No podría decir si había sido él quien había levantado las caderas, o si había sido Paula quien se había abalanzado sobre él. La cuestión fue que, en cuanto desapareció aquella última barrera, se encontró dentro de ella, en sus húmedos y prietos confines, esforzándose como nunca por no dejarse vencer por el clímax. Apretando los dientes, le rodeó la cintura y comenzó a moverse dentro de ella. Que Paula actuase guiada por el instinto hacía que todo aquello resultara aún más potente. Gimiendo cada vez con más fuerza, la boca en su mejilla, sus pechos aplastados contra él, Pedro hizo cuanto pudo por aguantar, pero aquello era demasiado. Las sensaciones le estaban rompiendo por dentro, se sostenía en las yemas de los dedos… Pero entonces, el tono de sus gemidos cambió por completo y sintió que los músculos de su vagina se tensaban rodeando su pene. Abrazándola aún más fuerte, la penetró una última vez, y con un grito que salió de lo más hondo de su pecho, se dejó ir. Paula, aturdida y agotada, se soltó de su cuello y se acurrucó sobre su pecho. Su aroma a maderas tenía ya otro matiz, y respiró hondo con los ojos cerrados, dejándose inundar por otra clase de sensaciones, no menos potente, que creaban sus lentas caricias en la espalda. Estaban tan pegados que podía sentir los latidos de su corazón al mismo ritmo que los suyos.
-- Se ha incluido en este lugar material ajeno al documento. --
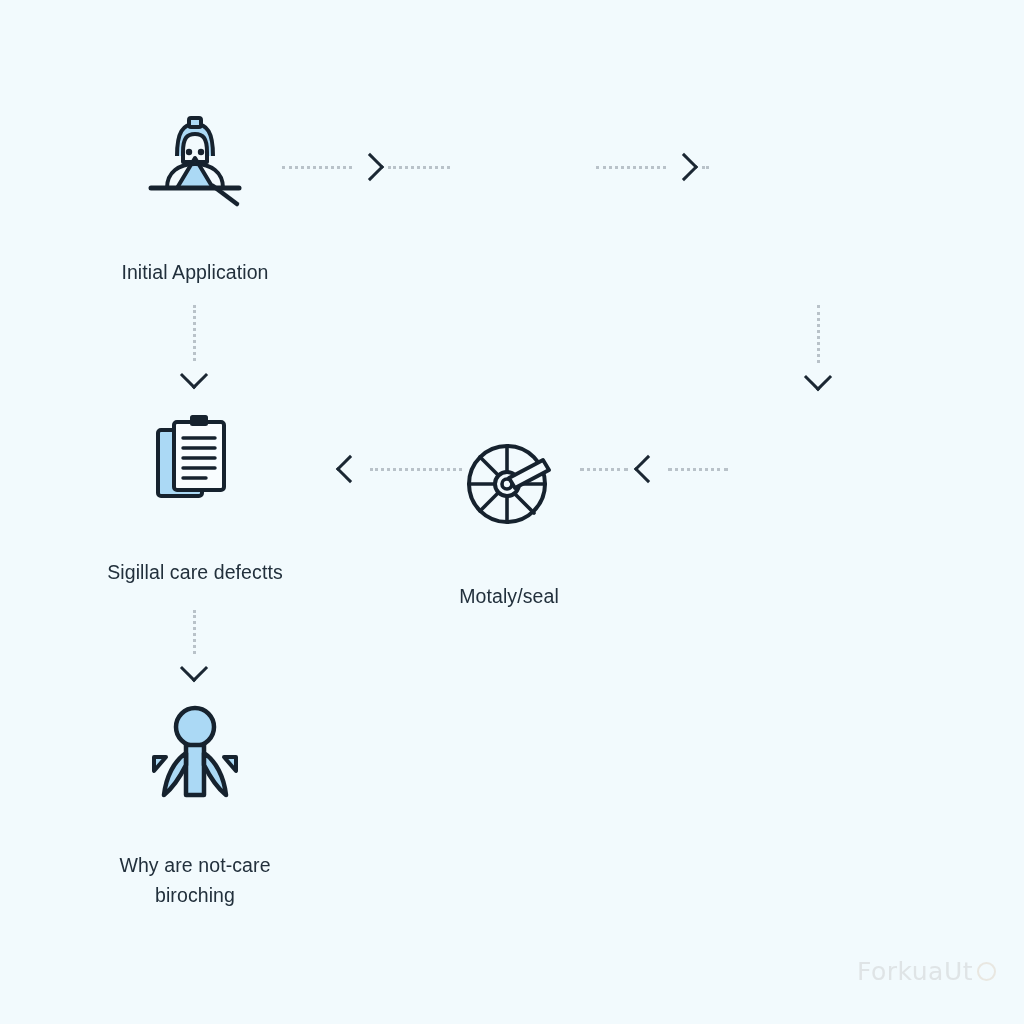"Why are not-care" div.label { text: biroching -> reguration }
—¿Te hago daño en la pierna? —preguntó, y su respuesta fue un beso en lo alto de la cabeza.
Sin darse cuenta, se quedó dormida. No sabría decir cuánto tiempo permaneció así, porque se despertó cuando Pedro cambió de postura.
—¿Lista para que nos vayamos a la cama? —le preguntó él en voz baja, antes de besarla otra vez.
Y fue precisamente aquel beso, más que el placer inconmensurable que le había hecho sentir, lo que le hizo comprender que su mundo había cambiado para siempre. Paula caminó a oscuras por la habitación hasta el vestidor, se puso lo primero que encontró y salió para llamar a su hermana. Tenía una buena excusa para hacerlo, pero lo que de verdad quería, lo que de verdad necesitaba, era escuchar la voz de Delfina. Una noche haciendo el amor con Pedro la había dejado más confusa y fuera de lugar que nunca. Había sido maravilloso. Mágico. Celestial. Y, sin embargo, lo que deseaba en aquel momento era hacerse un ovillo y llorar. No debía dormir con él. No formaba parte de su acuerdo. Pero Dios, qué bien le había sentado. Todo había ido bien hasta que él se quedó dormido. Entonces fue cuando empezó a sentir que las paredes del departamento se acercaban hasta encerrarla. Sus sentimientos hacia él estaban escapando a su control, y tenía que hallar la forma de encerrarlos porque un futuro juntos era imposible.